I think I’ve found a solution. Add a field to the rsyslog configuration template. source: “IP address”
As shown below.

$template IpTemplate,"{“hostname”: “%HOSTNAME%”, “source”: “10.201.143.183”, “ngx_tag”: “%syslogtag%”, “”: %msg:::sp-if-no-1st-sp%%msg:::drop-last-lf%}\n"

for load balancing we use a different approach to allow near equal balancing over 4x nodes.
send the syslogs from rsyslog and syslog-ng using AMQP to a RabbitMQ cluster in-front of graylog.

this has 3x major benefits:

  • if graylog cannot keep up with incoming message load due to a spike, these messages are stored on the RabbitMQ cluster in memory or disk (depending on your policies) for collection a few seconds later when it can process the messages.
  • no loss of messages - each message committed to RabbitMQ will be delivered to a node, if a node goes down in an uncontrolled fashion and the message isnt ACK’ed then it’s sent to another graylog node for processing.
  • retaining the eact message format in the RabbitMQ message and handling non-syslog format messages in the same input if required.
  • when reloading a graylog node, the traffic does not balance back to it, instead the TCP syslog’s connections stay active on other nodes, making processing imbalanced, RabbitMQ solves this as messages are pulled into the graylog nodes from RabbbitMQ rather than pushed in via syslog.
    We found the very same problem when we started to scale up and using HAProxy to balance inbound Syslog.

we have a RabbitMQ cluster running on 2x nodes that handles 8k per second and ramps to 80k per second and this works much better for us than using HA-proxy to try and rough balance TCP connections.
if a log generator doesn’t support AMQP natively there are a pair of Syslog-NG boxes that do the syslog UDP/TCP/any format conversion to AMQP and have disk buffering enabled too to ensure no loss of messages.


Just to pick up the initial post again, when sending Syslog over TCP, the syslog daemon won’t create a new TCP connection for each syslog message, which is quite costly, but keep the connection open and alive as long as possible.

If you want to send each syslog to a different receiver, you might want to use Syslog over UDP instead.

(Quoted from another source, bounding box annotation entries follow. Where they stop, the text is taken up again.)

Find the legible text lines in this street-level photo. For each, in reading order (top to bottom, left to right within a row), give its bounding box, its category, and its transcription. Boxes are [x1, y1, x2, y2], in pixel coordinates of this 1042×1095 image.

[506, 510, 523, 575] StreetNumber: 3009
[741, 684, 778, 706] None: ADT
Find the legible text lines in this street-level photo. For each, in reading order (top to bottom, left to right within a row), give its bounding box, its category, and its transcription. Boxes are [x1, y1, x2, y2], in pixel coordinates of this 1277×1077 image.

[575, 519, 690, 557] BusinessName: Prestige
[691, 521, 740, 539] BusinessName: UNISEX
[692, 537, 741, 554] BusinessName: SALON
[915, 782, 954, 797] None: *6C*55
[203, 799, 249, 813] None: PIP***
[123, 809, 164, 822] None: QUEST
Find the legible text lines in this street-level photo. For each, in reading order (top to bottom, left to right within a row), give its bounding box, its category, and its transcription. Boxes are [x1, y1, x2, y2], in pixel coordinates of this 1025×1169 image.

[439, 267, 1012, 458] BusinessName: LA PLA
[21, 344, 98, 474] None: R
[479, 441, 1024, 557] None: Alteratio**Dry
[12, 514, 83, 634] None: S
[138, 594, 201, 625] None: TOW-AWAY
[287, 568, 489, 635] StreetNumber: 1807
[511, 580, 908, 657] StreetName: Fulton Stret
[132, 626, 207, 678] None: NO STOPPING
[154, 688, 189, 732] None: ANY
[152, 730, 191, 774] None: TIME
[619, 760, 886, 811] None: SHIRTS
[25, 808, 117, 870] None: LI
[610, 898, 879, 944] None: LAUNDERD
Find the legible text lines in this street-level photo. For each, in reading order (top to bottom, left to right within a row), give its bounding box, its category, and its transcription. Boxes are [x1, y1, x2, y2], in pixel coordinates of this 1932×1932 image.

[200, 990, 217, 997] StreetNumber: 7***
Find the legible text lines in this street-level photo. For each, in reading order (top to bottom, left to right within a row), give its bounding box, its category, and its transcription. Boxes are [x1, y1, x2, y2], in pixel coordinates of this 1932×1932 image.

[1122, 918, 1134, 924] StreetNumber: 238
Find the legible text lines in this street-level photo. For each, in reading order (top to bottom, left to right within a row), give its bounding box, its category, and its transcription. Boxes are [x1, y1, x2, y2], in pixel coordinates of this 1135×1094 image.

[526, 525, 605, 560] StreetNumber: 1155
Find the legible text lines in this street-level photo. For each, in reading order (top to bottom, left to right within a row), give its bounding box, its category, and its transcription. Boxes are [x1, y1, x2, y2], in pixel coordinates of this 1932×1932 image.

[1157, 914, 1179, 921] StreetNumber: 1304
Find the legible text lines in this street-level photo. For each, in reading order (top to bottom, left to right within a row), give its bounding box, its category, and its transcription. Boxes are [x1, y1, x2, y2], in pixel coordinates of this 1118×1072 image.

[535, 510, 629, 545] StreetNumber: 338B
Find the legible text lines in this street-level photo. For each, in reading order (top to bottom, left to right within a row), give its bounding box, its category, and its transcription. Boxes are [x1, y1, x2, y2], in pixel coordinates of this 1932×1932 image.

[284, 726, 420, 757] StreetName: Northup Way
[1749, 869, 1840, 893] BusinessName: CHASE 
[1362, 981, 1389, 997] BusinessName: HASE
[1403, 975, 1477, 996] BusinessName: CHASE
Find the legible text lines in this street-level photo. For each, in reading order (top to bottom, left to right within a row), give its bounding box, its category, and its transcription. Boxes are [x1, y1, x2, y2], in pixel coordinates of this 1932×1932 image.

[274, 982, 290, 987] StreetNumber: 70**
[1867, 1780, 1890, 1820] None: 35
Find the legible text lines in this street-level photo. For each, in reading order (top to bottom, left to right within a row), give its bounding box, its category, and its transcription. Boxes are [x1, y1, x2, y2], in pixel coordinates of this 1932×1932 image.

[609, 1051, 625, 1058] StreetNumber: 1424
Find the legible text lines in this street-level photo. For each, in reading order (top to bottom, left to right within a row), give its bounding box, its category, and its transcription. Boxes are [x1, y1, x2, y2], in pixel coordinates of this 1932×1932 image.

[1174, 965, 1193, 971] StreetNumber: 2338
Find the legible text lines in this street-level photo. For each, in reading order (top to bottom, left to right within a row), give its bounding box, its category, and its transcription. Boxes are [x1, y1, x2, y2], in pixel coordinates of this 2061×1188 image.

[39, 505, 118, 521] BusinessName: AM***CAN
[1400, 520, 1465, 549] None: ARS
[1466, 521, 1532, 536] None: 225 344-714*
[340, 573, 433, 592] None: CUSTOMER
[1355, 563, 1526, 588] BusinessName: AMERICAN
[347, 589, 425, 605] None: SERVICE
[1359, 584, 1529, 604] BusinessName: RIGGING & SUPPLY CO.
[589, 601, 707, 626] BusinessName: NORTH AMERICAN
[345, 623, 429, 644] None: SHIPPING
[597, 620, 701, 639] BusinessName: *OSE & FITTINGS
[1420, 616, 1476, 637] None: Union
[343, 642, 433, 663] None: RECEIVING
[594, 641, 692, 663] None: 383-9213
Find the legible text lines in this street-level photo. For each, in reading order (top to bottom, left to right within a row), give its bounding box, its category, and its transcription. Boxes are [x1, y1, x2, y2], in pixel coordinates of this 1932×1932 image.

HAProxy wont load balance UDP, its TCP only, so syslog connections would need to be direct to graylog processing nodes not via HAproxy :cold_sweat:

There are other load-balancers than HAProxy. :wink:

Also rsyslog might also help with re-establishing TCP connections in a certain interval: https://www.rsyslog.com/doc/v8-stable/configuration/modules/omfwd.html#rebindinterval

This topic was automatically closed 14 days after the last reply. New replies are no longer allowed.